1. Activation of an energy-dependent, regulated process of programmed cell death – apoptosis, which is safe for the surrounding tissues and for the organism as a whole, as a result of external influences. Apoptosis is not self-destruction of a cell, but it killing by external factors, in the extreme case, apoptosis can be considered as forcing cells to commit suicide by external factors: – the main physiological – cortisol (circadian rhythm), which with age increasingly becomes pathological (age-dependent growth basal level of cortisol and distress), and the main pathological one – hypoxia.

There is not enough oxygen for the simultaneous work of all cells of the body, it is necessary to save the “most valuable” ones, getting rid of ineffective cells for the survival of the body under hypoxic conditions, and also get rid of cells that may be restored from stem cells.
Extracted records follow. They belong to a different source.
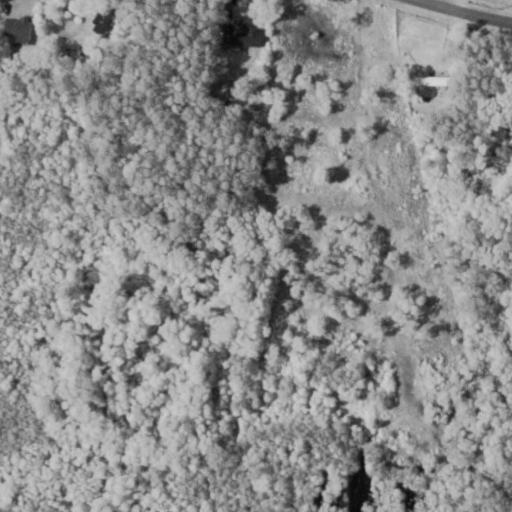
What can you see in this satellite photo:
road: (460, 14)
building: (108, 20)
building: (18, 29)
building: (246, 32)
building: (435, 78)
building: (436, 109)
road: (313, 252)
Cascade mechanisms of the sequential elimination of cell components in a certain order require the expenditure of free energy in the form of ATP hydrolysis (for example, ubiquitin).

1.1. Activation of the production of free oxygen radicals by the respiratory chain of dying mitochondria. Free radicals of oxygen (* OH) and nitrogen (* NO), possessing high values of the oxidative potential, as well as ATP and NAD(P)H are mass carriers of free energy and are involved in the normal energy metabolism of cells. Free oxygen radicals generated by dying mitochondria are products of cell apoptosis, but not vice versa, as is often found in the literature.

It is the oxygen deficiency that leads to a network of events ending in apoptosis: – slowing down of the transport of electrons along the respiratory chain; – a decrease in the electrochemical potential difference of hydrogen ions on the inner mitochondrial membrane; – swelling of mitochondria with disruption of the integrity of the outer mitochondrial membrane; – exit from the intermembrane space into the cytoplasm of cytochrome C, which leads to disconnection from the respiratory chain of cytochrome oxidase and to the termination of direct transfer of electrons to oxygen (disconnection of cytochrome oxidase from the respiratory chain is an elegant evolutionary device that excludes the possibility of senseless and therefore harmful “eating” oxygen that is already deficient under conditions of hypoxia); – activation of the reverse transfer of electrons (against the redox potential of the electron carriers of the respiratory chain) entering the respiratory chain from dehydrogenases of the second conjugation point; – increasing the concentration of the reaction product of one-electron reduction of Coenzyme Q; – chemical reaction of oxygen with the Coenzyme Q radical, leading to an increase in the concentration of free oxygen radicals.